Il ne viendrait à l’idée de personne, certainement pas des Orientaux, d’accuser tous les Occidentaux de criminels de masse parce qu’un infirmier allemand est accusé d’avoir tué une centaine de patients, même si ce n’est pas le seul à être jugé pour de tels faits. C’est pourtant ce que font les médias à longueur de journées, au sujet des musulmans, en passant leur temps à essentialiser les comportements de voyous et de déséquilibrés et ne jamais faire cas de l’écrasante majorité silencieuse qui travaille durement tous les jours en participant activement à la construction de leurs pays respectifs !


L’ancien soignant est accusé d’avoir injecté intentionnellement des substances provoquant un arrêt cardiaque à ses patients pour tenter ensuite de les ranimer. 

Il agissait par vanité ou par ennui. L’ancien infirmier Niels Högel, accusé d’avoir perpétré une centaine de meurtres, comparaît mardi 30 octobre devant la justice pour un procès sans précédent depuis l’après-guerre en Allemagne. L’homme de 41 ans est déjà en prison depuis près de dix ans pour sa responsabilité dans six autres crimes similaires.

C’est dans l’hôpital d’Oldenbourg, ville moyenne du nord du pays, puis dans celui de la commune voisine de Delmenhorst, qu’il est accusé d’avoir injecté intentionnellement entre 2000 et 2005 des substances provoquant un arrêt cardiaque à ses patients pour tenter ensuite de les ranimer, généralement sans succès. Le procès porte sur 100 soupçons de meurtres, 64 à Delmenhorst et 36 à Oldenbourg.
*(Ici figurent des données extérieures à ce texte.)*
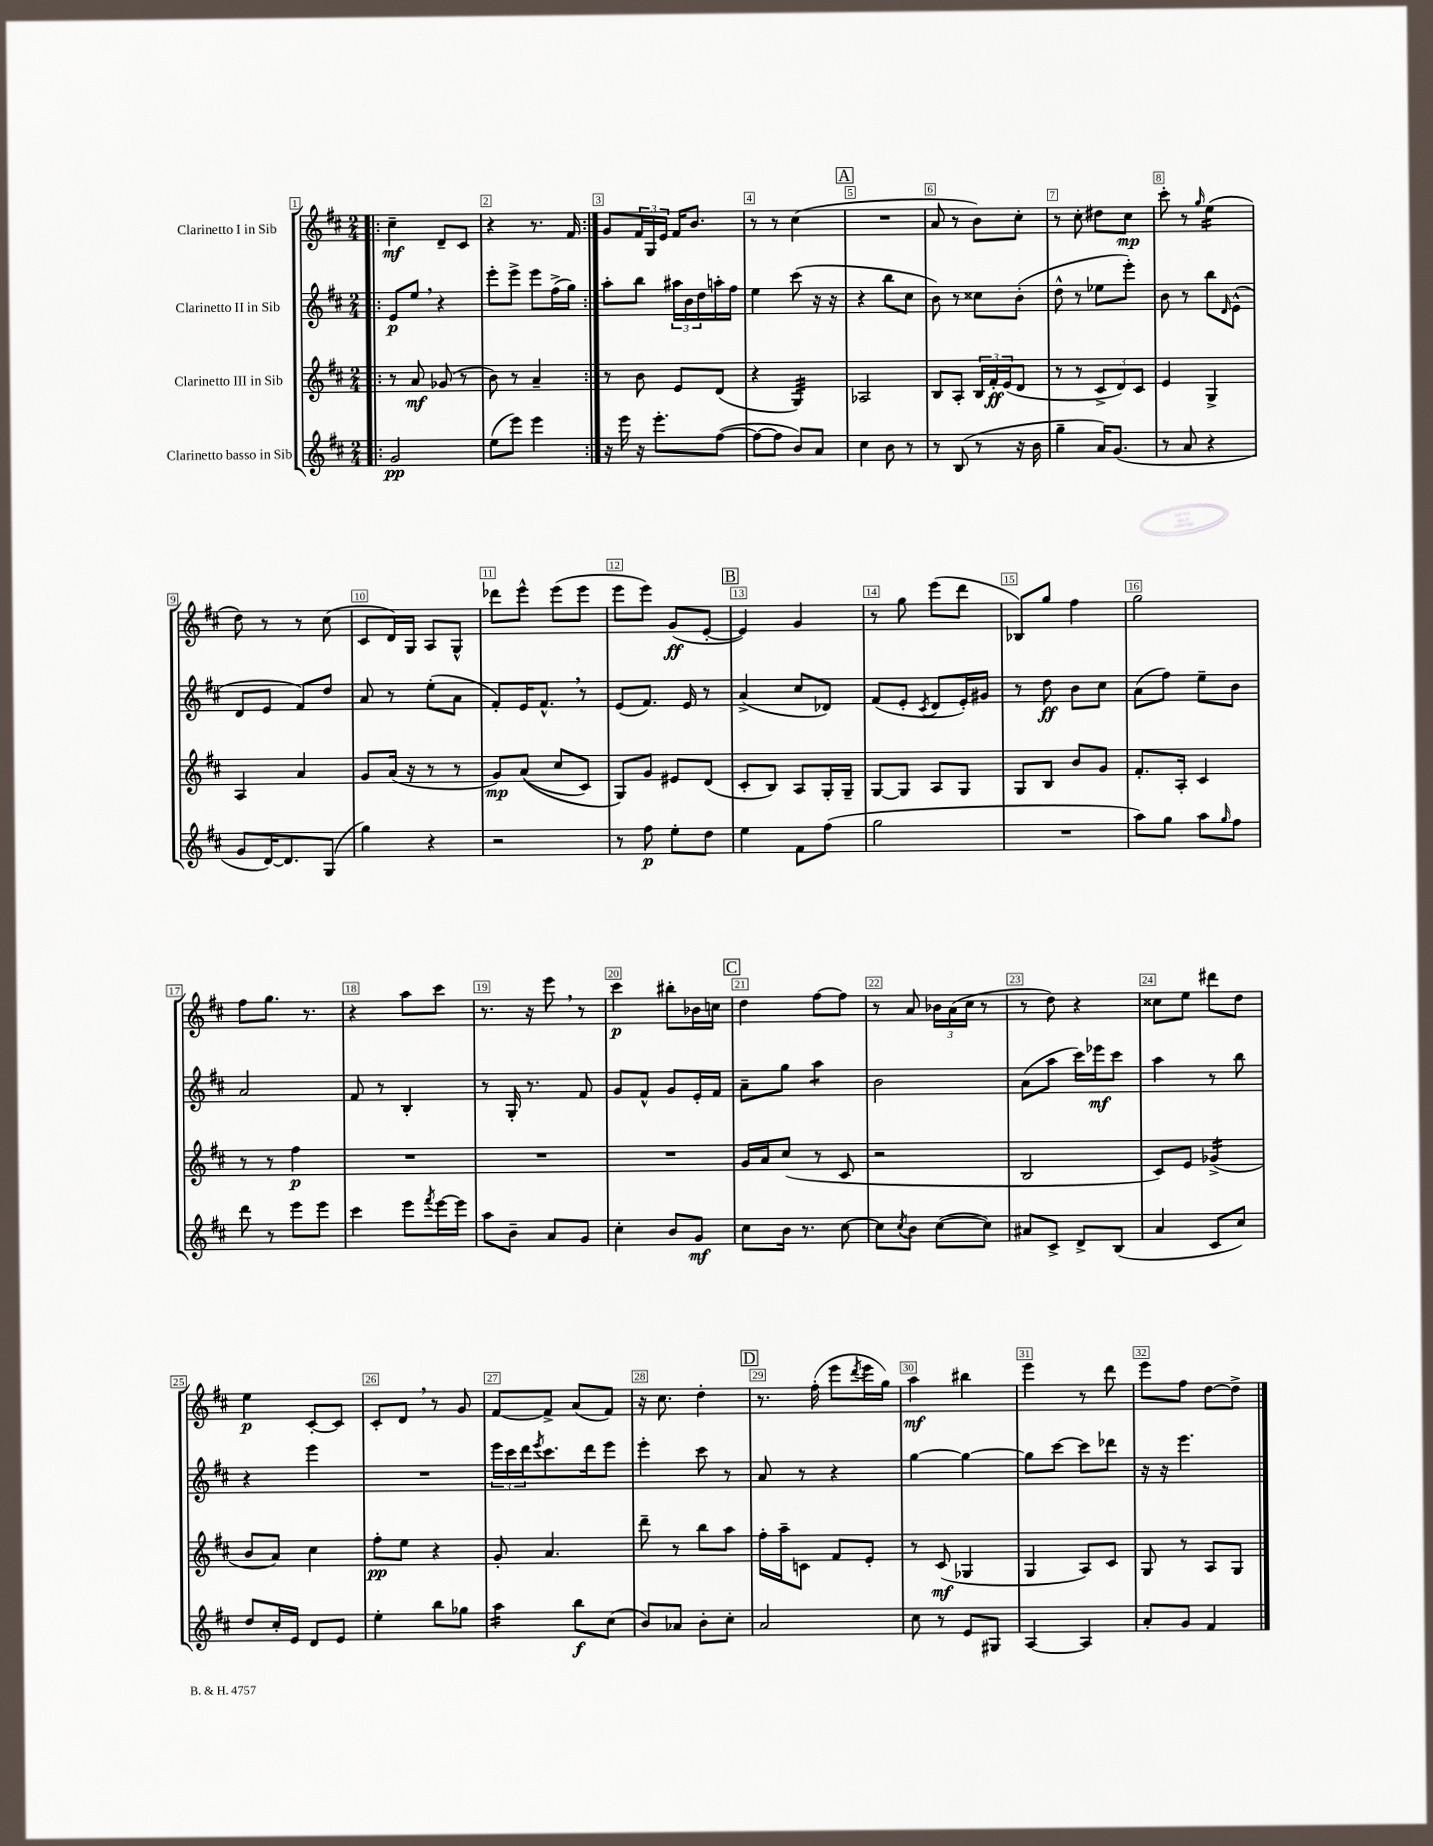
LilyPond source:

<<
\new StaffGroup <<
\new Staff = "s0" \with { instrumentName = "Clarinetto I in Sib" } {
    \clef treble \key d \major \numericTimeSignature \time 2/4
    \repeat volta 2 { \bar ".|:" cis''4--\mf d'8-- cis'8 |
    r4 r8. fis'16 | }
    g'8 \tuplet 3/2 { fis'16 g16 e'16 } fis'16 b'8. |
    r8 r8 cis''4( |
    \mark \markup { \box "A" } R2 |
    a'8 r8 b'8) cis''8-. |
    r8 cis''8-. dis''8 cis''8\mp |
    cis'''8-. r8 \grace { g''16 } e''4:16( |
    d''8) r8 r8 cis''8( |
    cis'8 d'16) g16 a8 g8-^ |
    des'''8 e'''8-^ e'''8( e'''8 |
    e'''8 e'''8) g'8\ff( e'8~-. |
    \mark \markup { \box "B" } e'4) g'4 |
    r8 g''8 e'''8( d'''8 |
    bes8) g''8 fis''4 |
    g''2 |
    fis''8 g''8. r8. |
    r4 a''8 cis'''8 |
    r8. r16 e'''8 \breathe r8 |
    cis'''4\p bis''8-. bes'16 c''16 |
    \mark \markup { \box "C" } d''4 fis''8~ fis''8 |
    r8 a'8 \tuplet 3/2 { bes'16 a'16( cis''16 } r8 |
    r8 d''8) r4 |
    cisis''8 e''8 dis'''8 d''8 |
    e''4\p cis'8~-. cis'8 |
    cis'8-. d'8 \breathe r8 g'8 |
    fis'8~ fis'8-> a'8( fis'8) |
    r16 cis''8. d''4-. |
    \mark \markup { \box "D" } r8. fis''16-.( e'''8 \acciaccatura { d'''8 } e'''16 g''16) |
    a''4\mf bis''4 |
    e'''4 r8 d'''8 |
    e'''8 fis''8 d''8~ d''8-> \bar "|." |
}
\new Staff = "s1" \with { instrumentName = "Clarinetto II in Sib" } {
    \clef treble \key d \major \numericTimeSignature \time 2/4
    \repeat volta 2 { \bar ".|:" e'8\p e''8 \breathe r4 |
    e'''8-. e'''8-> e'''8 fis''16->( g''16) | }
    a''8-. b''8 \tuplet 3/2 { ais''16 b'16 d''16 } a''16-. fis''16 |
    e''4 cis'''8( r16 r16 |
    \mark \markup { \box "A" } r4 b''8 cis''8 |
    b'8) r8 cisis''8 b'8-.( |
    d''8-^ r8 ees''8 e'''8-.) |
    b'8 r8 b''8 \grace { d'16 } e'8-^( |
    d'8 e'8 fis'8) d''8 |
    a'8 r8 e''8-.( a'8 |
    fis'8-.) e'16 fis'8.-^ \breathe r8 |
    e'8( fis'8.) e'16 r8 |
    \mark \markup { \box "B" } a'4->( cis''8 des'8) |
    fis'8( e'8-. \acciaccatura { cis'8 } d'8 e'16-.) gis'16 |
    r8 d''8\ff b'8 cis''8 |
    a'8( fis''8) e''8-- b'8 |
    a'2 |
    fis'8 r8 b4-. |
    r8 g16-. r8. fis'8 |
    g'8 fis'8-^ g'8 e'16-. fis'16 |
    \mark \markup { \box "C" } a'8-- g''8 a''4:8 |
    b'2 |
    a'8( a''8 cis'''16) ees'''16\mf cis'''8 |
    a''4 r8 b''8 |
    r4 e'''4 |
    R2 |
    \tuplet 3/2 { e'''16 cis'''16 d'''16 } \acciaccatura { e'''8 } cis'''8. d'''16 e'''8 |
    e'''4-. cis'''8 r8 |
    \mark \markup { \box "D" } a'8 r8 r4 |
    g''4~ g''4~ |
    g''8 cis'''8~ cis'''8 des'''8 |
    r16 r16 e'''4. \bar "|." |
}
\new Staff = "s2" \with { instrumentName = "Clarinetto III in Sib" } {
    \clef treble \key d \major \numericTimeSignature \time 2/4
    \repeat volta 2 { \bar ".|:" r8 a'8\mf ges'8( r8 |
    b'8) r8 a'4-- | }
    r8 b'8 e'8 d'8( |
    r4 g4:32) |
    \mark \markup { \box "A" } aes2 |
    b8 a8-. \tuplet 3/2 { b16 fis'16-.\ff e'16( } d'8 |
    r8 r8 \tuplet 3/2 { cis'8-> d'8) cis'8 } |
    e'4 g4-> |
    a4 a'4 |
    g'8 a'16( r16 r8 r8 |
    g'8\mp) a'8(\( cis''8 cis'8) |
    g8\) g'8 eis'8 d'8( |
    \mark \markup { \box "B" } cis'8-. b8) a8 g16-. g16-- |
    g8~ g8 a8 g8 |
    g8 b8 b'8 g'8 |
    fis'8.-. a16-. cis'4 |
    r8 r8 fis''4\p |
    R2 |
    R2 |
    R2 |
    \mark \markup { \box "C" } g'16 a'16 cis''8( r8 cis'8 |
    r2 |
    b2 |
    cis'8) e'8 ges'4:16->( |
    b'8 a'8) cis''4 |
    fis''8-.\pp e''8 r4 |
    g'8-. a'4. |
    d'''8-- r8 b''8 a''8 |
    \mark \markup { \box "D" } fis''16-. a''16-- c'8 fis'8 e'8-. |
    r8 cis'8\mf( ges4 |
    g4 a8) cis'8 |
    g8 r8 a8 g8 \bar "|." |
}
\new Staff = "s3" \with { instrumentName = "Clarinetto basso in Sib" } {
    \clef treble \key d \major \numericTimeSignature \time 2/4
    \repeat volta 2 { \bar ".|:" g'2\pp |
    e''8( e'''8) e'''4 | }
    r16 e'''16 r16 e'''8.-. fis''8~( |
    fis''8~ fis''8 b'8) a'8 |
    \mark \markup { \box "A" } cis''4 b'8 r8 |
    r8 b8( r8 r16 b'16 |
    g''4-- a'16) g'8.( |
    r8 a'8 r4 |
    g'8 d'16~) d'8. g8( |
    g''4) r4 |
    r2 |
    r8 fis''8\p e''8-. d''8 |
    \mark \markup { \box "B" } e''4 fis'8 fis''8( |
    g''2 |
    R2 |
    a''8) g''8 a''8 \grace { g''16 } fis''8 |
    d'''8 r8 e'''8 e'''8 |
    cis'''4 e'''8 \acciaccatura { fis'''8 } e'''16~ e'''16 |
    a''8 b'8-- a'8 g'8 |
    cis''4-. b'8 g'8\mf |
    \mark \markup { \box "C" } cis''8 b'16 r8. cis''8~ |
    cis''8 \acciaccatura { cis''8 } b'8 cis''8~( cis''8) |
    ais'8 cis'8-> d'8-> b8( |
    a'4 cis'8 cis''8) |
    d''8 cis''16-. e'16 d'8 e'8 |
    e''4-. b''8 ges''8 |
    a''4:16 b''8\f cis''8( |
    b'8) aes'8 b'8-. cis''8-. |
    \mark \markup { \box "D" } a'2 |
    cis''8 r8 e'8 gis8 |
    a4~ a4 |
    a'8-. g'8 fis'4 \bar "|." |
}
>>
>>
\layout { \context { \Score \override BarNumber.break-visibility = ##(#f #t #t) barNumberVisibility = #all-bar-numbers-visible \override BarNumber.stencil = #(make-stencil-boxer 0.1 0.3 ly:text-interface::print) } }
Des victimes choisies au hasard

Une expertise psychiatrique a révélé que Niels Högel présentait des troubles narcissiques et une peur panique de la mort. Selon le parquet, il agissait pour « briller devant ses collègues » en montrant ses talents de réanimation et par « ennui ». Il choisissait arbitrairement ses victimes, âgées de 34 à 96 ans. Les enquêteurs évaluent le nombre réel des victimes à plus de 200, mais il est impossible de le prouver car de nombreux patients ont été incinérés.

Déjà condamné à la peine maximale, ce troisième procès ne changera rien en termes de peine pour celui qui s’est autodésigné, selon des codétenus, plus grand criminel depuis la dernière guerre en Allemagne. Mais il est important pour les familles des victimes désignées, désireuses de pouvoir faire enfin leur deuil.

L’affaire soulève aussi la question de la responsabilité des hôpitaux qui n’ont pas su l’arrêter, malgré la fréquence des réanimations et des décès, quand Niels Högel travaillait aux soins intensifs.